**WHAT TO DO:**
#1 In the excerpt about Schenectady, which hockey team called the city home from 1981 to 1982?
#2 Return the passage of the Schenectady excerpt starting at "- Joseph S." and ending at "Came From Schenectady.", copied word for word.

══ EXCERPT TO READ ══

Wildwood School is a special education, all-ages school.

Schenectady's tertiary educational institutions are Union College, a private liberal arts college, and Schenectady County Community College, a public community college.

==Sports==

Schenectady is currently home to the New York Phoenix of 94x50 League, which play their home games at M&T Bank Center. The city formerly hosted the Schenectady Legends of the Independent Basketball Association from 2014 to 2017.

It was previously home to baseball teams including the Schenectady Electricians (1895–1909), Schenectady Mohawk Giants (1913–1914), and Schenectady Blue Jays (1946–1957).

The Schenectady Chiefs hockey team called the city home from 1981 to 1982.

From 2003 to 2010, the city was home to the Albany BWP Highlanders soccer team.

==Representation in popular culture==
Due to its early importance in national history and the economy, Schenectady frequently appears in popular culture.

===Fiction===
- In author Jacqueline Woodson's memoir Brown Girl Dreaming, the main character's friend Maria travels to Schenectady.
- Author Henry James gave his lead character Daisy Miller, in his 1878 novella of the same name, an origin in Schenectady.
- Schenectady is referred to or the setting for several of Kurt Vonnegut's books, most notably Hocus Pocus and Player Piano.
- Doctor Octopus, a Marvel Comics supervillain, was born in Schenectady.
- Joseph S. Pulver, Sr.'s Lovecraftian serial killer novel, Nightmare's Disciple (Chaosium, 1999) is set in Schenectady.
- Science-fiction writer Isaac Asimov placed the corporate headquarters and factory of U.S. Robots and Mechanical Men, Inc. (fictional 21st-century manufacturer of robots) in Schenectady.
- Science-fiction writer Harlan Ellison said that anytime a fan or interviewer asked him, "Where do you get your ideas?", he would reply "Schenectady". Science fiction writer Barry Longyear subsequently titled a collection of his short stories It Came From Schenectady.

===Film and TV===
- In Objective, Burma! (1945), Sid Jacobs (William Prince) tells Mark Williams (Henry Hull) about his house at 791 Crane Street in Schenectady. He had taught at Pleasant Valley school before the war.
- In the 1952 Looney Tunes short Fool Coverage, Daffy Duck plays an insurance salesman from the Hotfoot Casualty Underwriters Insurance Company of Schenectady.
- In the 1950s television series The Honeymooners, Trixie's mother is from Schenectady.
- The Way We Were (1973) was filmed on location at Union College, and in nearby Ballston Spa.
- The 1980s film Heart Like a Wheel is mostly set in Schenectady.
- The 1996 made-for-TV film Unabomber: The True Story starring Robert Hays as David Kaczynski, brother of Unabomber Ted Kaczynski, refers to Schenectady, where David and his wife were living when they figured out his brother's involvement in the bombings.
- The Time Machine (2002), the remake starring Guy Pearce, features Schenectady's Central Park in the ice-skating scenes, standing in for New York City's Central Park.

═══
══ PROVIDED DATA ══

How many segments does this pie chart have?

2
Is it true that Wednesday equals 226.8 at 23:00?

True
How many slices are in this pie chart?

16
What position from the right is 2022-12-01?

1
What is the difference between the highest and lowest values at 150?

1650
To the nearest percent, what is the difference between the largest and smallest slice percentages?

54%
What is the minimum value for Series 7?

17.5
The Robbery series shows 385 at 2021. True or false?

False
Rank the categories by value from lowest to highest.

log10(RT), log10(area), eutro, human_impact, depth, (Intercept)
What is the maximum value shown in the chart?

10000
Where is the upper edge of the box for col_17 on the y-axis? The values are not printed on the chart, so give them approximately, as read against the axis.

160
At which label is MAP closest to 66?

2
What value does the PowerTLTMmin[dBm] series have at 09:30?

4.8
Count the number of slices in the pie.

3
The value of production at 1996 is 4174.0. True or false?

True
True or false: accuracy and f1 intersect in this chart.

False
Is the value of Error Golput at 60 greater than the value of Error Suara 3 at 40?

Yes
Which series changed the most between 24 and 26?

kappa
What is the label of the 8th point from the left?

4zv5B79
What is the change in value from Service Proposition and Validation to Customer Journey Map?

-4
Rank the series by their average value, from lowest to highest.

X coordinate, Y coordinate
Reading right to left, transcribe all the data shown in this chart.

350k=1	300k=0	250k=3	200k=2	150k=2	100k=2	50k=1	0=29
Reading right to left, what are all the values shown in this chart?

═══

**SOLUTIONS PER TASK:**
#1 The Schenectady Chiefs

#2
- Joseph S. Pulver, Sr.'s Lovecraftian serial killer novel, Nightmare's Disciple (Chaosium, 1999) is set in Schenectady.
- Science-fiction writer Isaac Asimov placed the corporate headquarters and factory of U.S. Robots and Mechanical Men, Inc. (fictional 21st-century manufacturer of robots) in Schenectady.
- Science-fiction writer Harlan Ellison said that anytime a fan or interviewer asked him, "Where do you get your ideas?", he would reply "Schenectady". Science fiction writer Barry Longyear subsequently titled a collection of his short stories It Came From Schenectady.